- [DATA IN THIS EXERCISE]:
== Segment start ==
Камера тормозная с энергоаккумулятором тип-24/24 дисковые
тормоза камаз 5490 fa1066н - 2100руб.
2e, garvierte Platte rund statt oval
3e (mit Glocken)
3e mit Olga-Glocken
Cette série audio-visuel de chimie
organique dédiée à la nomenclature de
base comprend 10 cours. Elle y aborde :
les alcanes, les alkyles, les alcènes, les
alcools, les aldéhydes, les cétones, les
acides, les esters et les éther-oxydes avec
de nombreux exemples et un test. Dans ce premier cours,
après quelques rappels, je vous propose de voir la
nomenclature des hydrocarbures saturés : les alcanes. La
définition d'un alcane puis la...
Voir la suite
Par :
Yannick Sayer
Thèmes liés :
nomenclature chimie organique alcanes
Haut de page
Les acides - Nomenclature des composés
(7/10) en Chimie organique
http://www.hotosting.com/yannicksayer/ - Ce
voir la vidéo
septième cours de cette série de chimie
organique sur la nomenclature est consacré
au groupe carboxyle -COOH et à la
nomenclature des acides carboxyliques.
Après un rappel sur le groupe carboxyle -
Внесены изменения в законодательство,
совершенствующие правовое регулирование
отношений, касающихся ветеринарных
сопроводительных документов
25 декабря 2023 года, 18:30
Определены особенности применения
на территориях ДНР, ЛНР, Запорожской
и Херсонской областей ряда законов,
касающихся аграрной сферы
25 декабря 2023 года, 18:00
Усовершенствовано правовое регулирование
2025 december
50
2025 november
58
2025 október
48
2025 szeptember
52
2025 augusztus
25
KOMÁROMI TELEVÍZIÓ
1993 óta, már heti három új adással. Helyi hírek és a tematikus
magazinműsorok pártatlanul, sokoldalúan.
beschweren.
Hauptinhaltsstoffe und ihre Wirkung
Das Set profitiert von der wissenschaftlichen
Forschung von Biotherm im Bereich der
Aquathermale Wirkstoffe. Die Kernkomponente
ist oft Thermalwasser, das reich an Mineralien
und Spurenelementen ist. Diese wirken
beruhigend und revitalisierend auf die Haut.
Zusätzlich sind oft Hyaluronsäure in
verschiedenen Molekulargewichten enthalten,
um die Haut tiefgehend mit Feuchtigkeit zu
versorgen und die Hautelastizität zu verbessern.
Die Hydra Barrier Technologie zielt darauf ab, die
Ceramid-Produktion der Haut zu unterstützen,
== Segment end ==
- [TO-DO ITEM]: Your job is to reproduce the data in full, with every line intact.

- [EXERCISE OUTPUT]:
Камера тормозная с энергоаккумулятором тип-24/24 дисковые
тормоза камаз 5490 fa1066н - 2100руб.
2e, garvierte Platte rund statt oval
3e (mit Glocken)
3e mit Olga-Glocken
Cette série audio-visuel de chimie
organique dédiée à la nomenclature de
base comprend 10 cours. Elle y aborde :
les alcanes, les alkyles, les alcènes, les
alcools, les aldéhydes, les cétones, les
acides, les esters et les éther-oxydes avec
de nombreux exemples et un test. Dans ce premier cours,
après quelques rappels, je vous propose de voir la
nomenclature des hydrocarbures saturés : les alcanes. La
définition d'un alcane puis la...
Voir la suite
Par :
Yannick Sayer
Thèmes liés :
nomenclature chimie organique alcanes
Haut de page
Les acides - Nomenclature des composés
(7/10) en Chimie organique
http://www.hotosting.com/yannicksayer/ - Ce
voir la vidéo
septième cours de cette série de chimie
organique sur la nomenclature est consacré
au groupe carboxyle -COOH et à la
nomenclature des acides carboxyliques.
Après un rappel sur le groupe carboxyle -
Внесены изменения в законодательство,
совершенствующие правовое регулирование
отношений, касающихся ветеринарных
сопроводительных документов
25 декабря 2023 года, 18:30
Определены особенности применения
на территориях ДНР, ЛНР, Запорожской
и Херсонской областей ряда законов,
касающихся аграрной сферы
25 декабря 2023 года, 18:00
Усовершенствовано правовое регулирование
2025 december
50
2025 november
58
2025 október
48
2025 szeptember
52
2025 augusztus
25
KOMÁROMI TELEVÍZIÓ
1993 óta, már heti három új adással. Helyi hírek és a tematikus
magazinműsorok pártatlanul, sokoldalúan.
beschweren.
Hauptinhaltsstoffe und ihre Wirkung
Das Set profitiert von der wissenschaftlichen
Forschung von Biotherm im Bereich der
Aquathermale Wirkstoffe. Die Kernkomponente
ist oft Thermalwasser, das reich an Mineralien
und Spurenelementen ist. Diese wirken
beruhigend und revitalisierend auf die Haut.
Zusätzlich sind oft Hyaluronsäure in
verschiedenen Molekulargewichten enthalten,
um die Haut tiefgehend mit Feuchtigkeit zu
versorgen und die Hautelastizität zu verbessern.
Die Hydra Barrier Technologie zielt darauf ab, die
Ceramid-Produktion der Haut zu unterstützen,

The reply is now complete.